***** Supplied information
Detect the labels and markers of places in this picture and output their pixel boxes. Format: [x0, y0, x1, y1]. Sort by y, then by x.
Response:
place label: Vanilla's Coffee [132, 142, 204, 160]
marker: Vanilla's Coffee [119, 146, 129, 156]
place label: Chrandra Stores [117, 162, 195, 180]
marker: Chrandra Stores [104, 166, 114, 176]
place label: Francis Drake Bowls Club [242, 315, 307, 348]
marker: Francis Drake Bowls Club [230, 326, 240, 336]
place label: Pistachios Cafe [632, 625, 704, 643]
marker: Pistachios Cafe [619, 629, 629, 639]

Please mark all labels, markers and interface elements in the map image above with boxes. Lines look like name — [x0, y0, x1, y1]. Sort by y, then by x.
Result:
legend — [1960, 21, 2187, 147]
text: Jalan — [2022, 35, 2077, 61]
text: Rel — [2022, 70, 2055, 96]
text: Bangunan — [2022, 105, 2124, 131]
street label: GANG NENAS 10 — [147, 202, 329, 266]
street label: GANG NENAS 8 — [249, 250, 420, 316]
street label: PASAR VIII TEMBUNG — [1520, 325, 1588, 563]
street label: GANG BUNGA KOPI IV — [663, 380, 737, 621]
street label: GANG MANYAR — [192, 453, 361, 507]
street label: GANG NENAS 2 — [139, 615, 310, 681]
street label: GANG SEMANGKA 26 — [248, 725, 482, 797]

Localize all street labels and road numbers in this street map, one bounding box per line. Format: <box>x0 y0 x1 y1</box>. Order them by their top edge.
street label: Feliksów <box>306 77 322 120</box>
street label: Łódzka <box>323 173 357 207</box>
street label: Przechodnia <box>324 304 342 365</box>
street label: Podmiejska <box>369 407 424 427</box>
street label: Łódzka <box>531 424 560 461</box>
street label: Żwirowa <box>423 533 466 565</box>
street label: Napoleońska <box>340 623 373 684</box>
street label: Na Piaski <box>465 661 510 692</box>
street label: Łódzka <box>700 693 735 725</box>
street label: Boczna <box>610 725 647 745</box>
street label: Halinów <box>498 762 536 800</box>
**********
■ Activity ■
The full listing above needs to be given again exactly.

■ Response ■
Detect the labels and markers of places in this picture and output their pixel boxes. Format: [x0, y0, x1, y1]. Sort by y, then by x.
Response:
place label: Vanilla's Coffee [132, 142, 204, 160]
marker: Vanilla's Coffee [119, 146, 129, 156]
place label: Chrandra Stores [117, 162, 195, 180]
marker: Chrandra Stores [104, 166, 114, 176]
place label: Francis Drake Bowls Club [242, 315, 307, 348]
marker: Francis Drake Bowls Club [230, 326, 240, 336]
place label: Pistachios Cafe [632, 625, 704, 643]
marker: Pistachios Cafe [619, 629, 629, 639]

Please mark all labels, markers and interface elements in the map image above with boxes. Lines look like name — [x0, y0, x1, y1]. Sort by y, then by x.
Result:
legend — [1960, 21, 2187, 147]
text: Jalan — [2022, 35, 2077, 61]
text: Rel — [2022, 70, 2055, 96]
text: Bangunan — [2022, 105, 2124, 131]
street label: GANG NENAS 10 — [147, 202, 329, 266]
street label: GANG NENAS 8 — [249, 250, 420, 316]
street label: PASAR VIII TEMBUNG — [1520, 325, 1588, 563]
street label: GANG BUNGA KOPI IV — [663, 380, 737, 621]
street label: GANG MANYAR — [192, 453, 361, 507]
street label: GANG NENAS 2 — [139, 615, 310, 681]
street label: GANG SEMANGKA 26 — [248, 725, 482, 797]

Localize all street labels and road numbers in this street map, one bounding box per line. Format: <box>x0 y0 x1 y1</box>. Order them by their top edge.
street label: Feliksów <box>306 77 322 120</box>
street label: Łódzka <box>323 173 357 207</box>
street label: Przechodnia <box>324 304 342 365</box>
street label: Podmiejska <box>369 407 424 427</box>
street label: Łódzka <box>531 424 560 461</box>
street label: Żwirowa <box>423 533 466 565</box>
street label: Napoleońska <box>340 623 373 684</box>
street label: Na Piaski <box>465 661 510 692</box>
street label: Łódzka <box>700 693 735 725</box>
street label: Boczna <box>610 725 647 745</box>
street label: Halinów <box>498 762 536 800</box>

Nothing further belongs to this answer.